FoCM 2014 conference

Workshop C4 - Numerical Linear Algebra

December 19, 17:05 ~ 17:55 - Room B11

## On low-rank approximability of solutions to Kronecker-structured operator equations

### André Uschmajew

### University of Bonn, Germany - uschmajew@ins.uni-bonn.de

Let $ A$ and $B$ be invertible, and let $C$ have low rank. Then it is trivial that the rank of the solution to the matrix equation $AXB^T = C$ is not larger than the rank of $C$. Formally speaking, this matrix equation admits a low-rank solution. There is some numerical evidence that the solution of frequently occurring linear equations like $A_1 XB_1^ T + \cdots + A_R XB_R^T = C$, where the number of terms is still considerably smaller than the matrix dimension (which might be infinite in an Hilbert space setting), has good low-rank approximability, that is, fast decaying singular values. Exponential decay, as sometimes observed in practice, seems very challenging to prove. It is, however, rather easy to obtain a nontrivial algebraic decay rate by relating the convergence speed of some polynomial approximation to the Kronecker rank of the corresponding operator polynomial.

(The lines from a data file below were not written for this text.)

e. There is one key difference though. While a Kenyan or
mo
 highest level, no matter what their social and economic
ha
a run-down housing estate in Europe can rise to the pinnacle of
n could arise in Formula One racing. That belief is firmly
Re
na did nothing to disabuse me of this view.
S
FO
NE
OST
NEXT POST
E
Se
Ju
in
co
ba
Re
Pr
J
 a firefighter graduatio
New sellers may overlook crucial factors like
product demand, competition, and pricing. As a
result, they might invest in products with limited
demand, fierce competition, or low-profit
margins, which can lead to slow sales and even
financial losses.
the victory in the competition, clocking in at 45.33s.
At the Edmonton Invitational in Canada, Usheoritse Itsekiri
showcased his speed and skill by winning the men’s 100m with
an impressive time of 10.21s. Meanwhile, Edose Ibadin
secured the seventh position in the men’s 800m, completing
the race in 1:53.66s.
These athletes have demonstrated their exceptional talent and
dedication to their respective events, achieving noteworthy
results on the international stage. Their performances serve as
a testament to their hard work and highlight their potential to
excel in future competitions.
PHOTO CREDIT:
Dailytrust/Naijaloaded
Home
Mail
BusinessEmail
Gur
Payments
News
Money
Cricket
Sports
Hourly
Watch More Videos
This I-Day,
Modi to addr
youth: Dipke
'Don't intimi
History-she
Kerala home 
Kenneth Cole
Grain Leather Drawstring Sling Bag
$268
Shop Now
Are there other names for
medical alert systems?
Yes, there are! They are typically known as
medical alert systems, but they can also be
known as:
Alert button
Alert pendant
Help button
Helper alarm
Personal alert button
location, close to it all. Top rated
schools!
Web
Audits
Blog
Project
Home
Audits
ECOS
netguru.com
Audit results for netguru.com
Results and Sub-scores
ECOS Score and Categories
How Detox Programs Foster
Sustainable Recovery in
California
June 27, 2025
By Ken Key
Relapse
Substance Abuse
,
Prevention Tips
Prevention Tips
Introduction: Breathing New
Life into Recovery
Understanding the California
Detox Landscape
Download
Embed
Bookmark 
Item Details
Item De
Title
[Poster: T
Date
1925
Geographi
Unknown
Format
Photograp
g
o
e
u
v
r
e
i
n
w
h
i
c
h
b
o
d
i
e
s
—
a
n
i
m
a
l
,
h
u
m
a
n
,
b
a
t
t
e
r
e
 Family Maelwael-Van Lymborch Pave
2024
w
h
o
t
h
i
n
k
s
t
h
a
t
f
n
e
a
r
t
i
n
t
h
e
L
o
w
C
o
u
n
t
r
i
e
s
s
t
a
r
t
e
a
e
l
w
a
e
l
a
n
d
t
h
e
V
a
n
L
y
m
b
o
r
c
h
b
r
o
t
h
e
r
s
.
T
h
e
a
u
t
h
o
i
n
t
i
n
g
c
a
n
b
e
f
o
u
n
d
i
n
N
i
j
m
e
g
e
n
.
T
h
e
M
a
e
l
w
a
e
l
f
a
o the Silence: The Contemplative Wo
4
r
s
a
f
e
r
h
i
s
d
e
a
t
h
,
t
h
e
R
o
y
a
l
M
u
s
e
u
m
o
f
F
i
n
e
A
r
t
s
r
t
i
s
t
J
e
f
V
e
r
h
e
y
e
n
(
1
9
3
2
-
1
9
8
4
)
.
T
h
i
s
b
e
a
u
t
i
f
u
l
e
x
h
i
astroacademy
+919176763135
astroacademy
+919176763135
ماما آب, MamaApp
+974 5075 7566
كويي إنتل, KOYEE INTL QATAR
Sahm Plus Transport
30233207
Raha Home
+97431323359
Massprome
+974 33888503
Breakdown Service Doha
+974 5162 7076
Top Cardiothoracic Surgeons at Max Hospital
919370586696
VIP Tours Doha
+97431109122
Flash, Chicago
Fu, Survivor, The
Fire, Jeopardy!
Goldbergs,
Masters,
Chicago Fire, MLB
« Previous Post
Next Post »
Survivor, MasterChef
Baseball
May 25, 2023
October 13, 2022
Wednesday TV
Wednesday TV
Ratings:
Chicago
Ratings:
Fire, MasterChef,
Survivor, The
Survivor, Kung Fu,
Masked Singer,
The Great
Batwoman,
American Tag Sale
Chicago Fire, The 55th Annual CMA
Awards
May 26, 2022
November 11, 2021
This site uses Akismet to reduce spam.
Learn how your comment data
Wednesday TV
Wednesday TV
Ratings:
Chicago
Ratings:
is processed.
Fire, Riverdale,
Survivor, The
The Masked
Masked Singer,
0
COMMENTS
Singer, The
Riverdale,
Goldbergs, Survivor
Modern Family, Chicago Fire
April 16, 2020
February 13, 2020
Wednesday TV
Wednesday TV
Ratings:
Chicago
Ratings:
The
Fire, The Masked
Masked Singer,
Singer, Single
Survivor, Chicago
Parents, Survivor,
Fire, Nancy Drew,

For an eigenvalue problem $AXB^T = \lambda X$ a similar argumentation is possible, although with considerable restrictions. This simple method of estimating the low-rank approximation error for matrices has important consequences for the low-rank approximability of solutions to Kronecker-structured operator equations in higher-order tensor product spaces, as it provides estimates on the singular value decay of certain matrix unfoldings of the solution tensor, which in turn govern the error in higher-order SVD truncations. The talk is based on joint-work with Daniel Kressner.